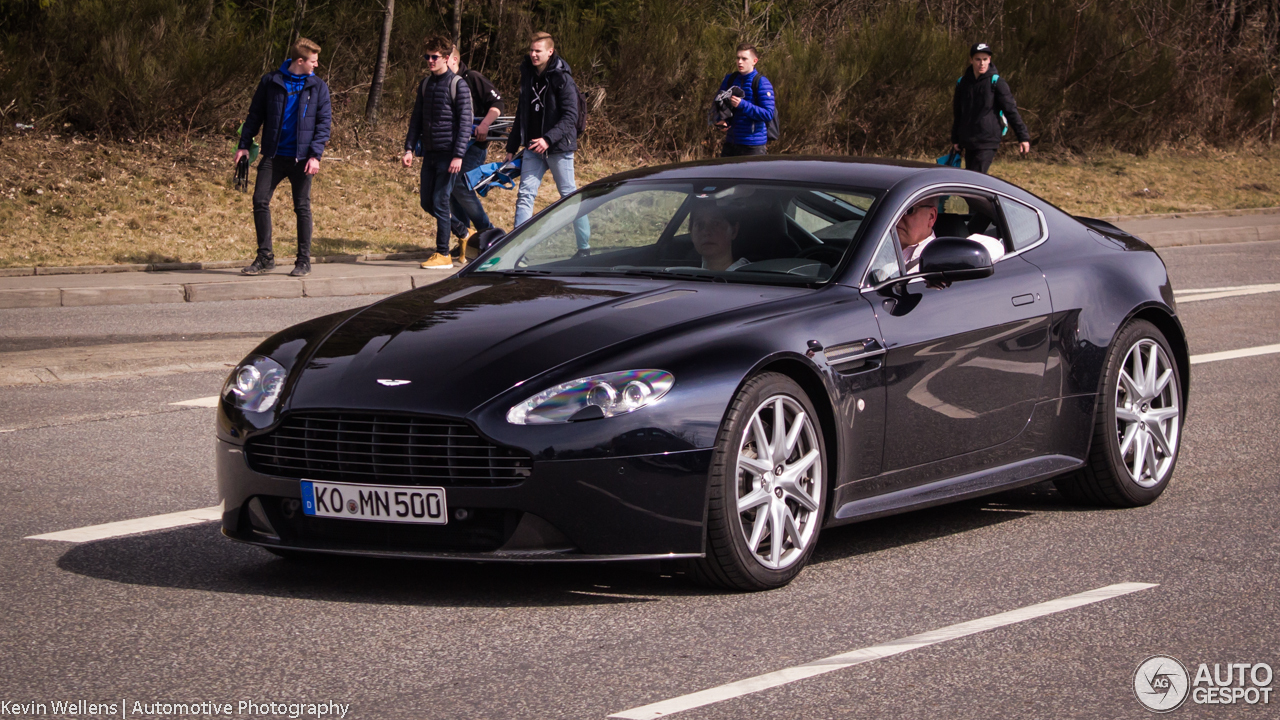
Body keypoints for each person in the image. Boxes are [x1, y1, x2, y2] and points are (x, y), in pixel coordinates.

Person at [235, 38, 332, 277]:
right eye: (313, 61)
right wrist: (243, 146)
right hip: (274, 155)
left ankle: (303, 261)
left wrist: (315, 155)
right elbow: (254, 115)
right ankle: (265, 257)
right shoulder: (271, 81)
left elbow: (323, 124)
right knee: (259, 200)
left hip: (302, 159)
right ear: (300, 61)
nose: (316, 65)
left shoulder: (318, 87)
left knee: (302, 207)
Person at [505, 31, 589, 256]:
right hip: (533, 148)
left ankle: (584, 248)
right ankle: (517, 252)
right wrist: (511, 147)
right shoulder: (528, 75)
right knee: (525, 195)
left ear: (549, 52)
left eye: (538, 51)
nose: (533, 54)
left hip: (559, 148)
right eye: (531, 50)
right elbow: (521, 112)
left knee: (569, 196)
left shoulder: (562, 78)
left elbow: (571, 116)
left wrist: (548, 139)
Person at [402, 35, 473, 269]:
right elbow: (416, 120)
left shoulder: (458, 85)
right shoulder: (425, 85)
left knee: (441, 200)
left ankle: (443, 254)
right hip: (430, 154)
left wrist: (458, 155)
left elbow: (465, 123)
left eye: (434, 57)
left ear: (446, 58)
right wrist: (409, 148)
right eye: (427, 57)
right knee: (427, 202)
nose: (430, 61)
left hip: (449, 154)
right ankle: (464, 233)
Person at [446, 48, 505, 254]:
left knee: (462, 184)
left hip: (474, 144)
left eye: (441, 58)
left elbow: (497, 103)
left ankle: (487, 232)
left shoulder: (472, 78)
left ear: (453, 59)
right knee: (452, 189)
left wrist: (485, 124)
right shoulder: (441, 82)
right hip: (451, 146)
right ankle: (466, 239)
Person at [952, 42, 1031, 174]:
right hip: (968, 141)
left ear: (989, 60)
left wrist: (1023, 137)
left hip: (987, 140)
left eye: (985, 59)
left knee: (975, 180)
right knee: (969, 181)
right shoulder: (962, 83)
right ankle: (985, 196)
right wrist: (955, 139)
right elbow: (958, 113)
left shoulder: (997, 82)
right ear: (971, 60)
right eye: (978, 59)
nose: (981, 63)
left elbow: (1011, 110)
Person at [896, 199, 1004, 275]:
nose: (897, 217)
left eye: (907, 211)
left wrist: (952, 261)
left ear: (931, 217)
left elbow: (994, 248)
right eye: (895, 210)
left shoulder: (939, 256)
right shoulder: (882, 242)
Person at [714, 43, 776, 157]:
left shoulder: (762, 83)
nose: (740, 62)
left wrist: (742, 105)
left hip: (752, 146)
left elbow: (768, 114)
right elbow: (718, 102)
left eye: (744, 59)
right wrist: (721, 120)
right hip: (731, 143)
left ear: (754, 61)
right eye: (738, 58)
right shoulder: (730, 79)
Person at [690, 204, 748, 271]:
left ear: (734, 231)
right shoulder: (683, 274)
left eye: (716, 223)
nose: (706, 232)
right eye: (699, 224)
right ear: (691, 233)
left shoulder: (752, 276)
---
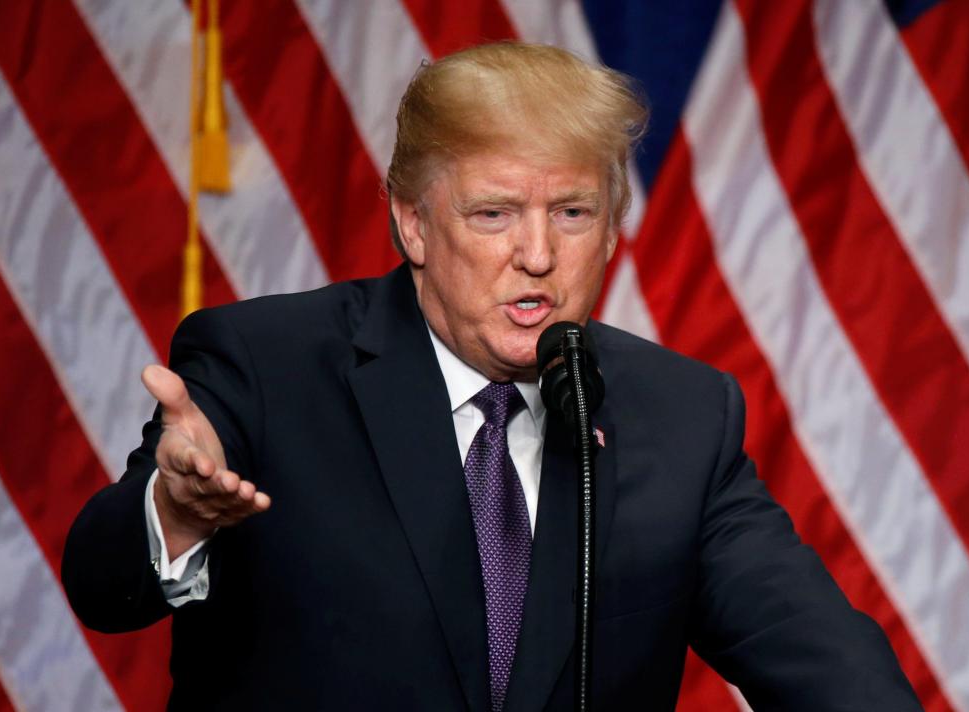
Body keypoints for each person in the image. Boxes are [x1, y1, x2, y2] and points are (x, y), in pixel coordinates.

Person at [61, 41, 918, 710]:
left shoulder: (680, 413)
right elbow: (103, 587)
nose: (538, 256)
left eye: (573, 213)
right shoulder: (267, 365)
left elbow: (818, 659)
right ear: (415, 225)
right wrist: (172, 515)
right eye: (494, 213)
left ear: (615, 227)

_Work item_
Scan the entries above for the line containing "left hip: (559, 148)", and copy it and all lines after it exactly, down to and including the line containing "right eye: (978, 59)".

_Reply to the exercise_
left hip: (559, 148)
right eye: (531, 50)
right elbow: (521, 112)
left knee: (569, 196)
left shoulder: (562, 78)
left elbow: (571, 116)
left wrist: (548, 139)
Person at [402, 35, 473, 269]:
right elbow: (416, 120)
left shoulder: (458, 85)
right shoulder: (425, 85)
left knee: (441, 200)
left ankle: (443, 254)
right hip: (430, 154)
left wrist: (458, 155)
left elbow: (465, 123)
left eye: (434, 57)
left ear: (446, 58)
right wrist: (409, 148)
right eye: (427, 57)
right knee: (427, 202)
nose: (430, 61)
left hip: (449, 154)
right ankle: (464, 233)
Person at [446, 48, 505, 254]:
left knee: (462, 184)
left hip: (474, 144)
left eye: (441, 58)
left elbow: (497, 103)
left ankle: (487, 232)
left shoulder: (472, 78)
left ear: (453, 59)
right knee: (452, 189)
left wrist: (485, 124)
right shoulder: (441, 82)
right hip: (451, 146)
right ankle: (466, 239)
Person at [952, 42, 1031, 174]:
right hip: (968, 141)
left ear: (989, 60)
left wrist: (1023, 137)
left hip: (987, 140)
left eye: (985, 59)
left knee: (975, 180)
right knee: (969, 181)
right shoulder: (962, 83)
right ankle: (985, 196)
right wrist: (955, 139)
right elbow: (958, 113)
left shoulder: (997, 82)
right ear: (971, 60)
right eye: (978, 59)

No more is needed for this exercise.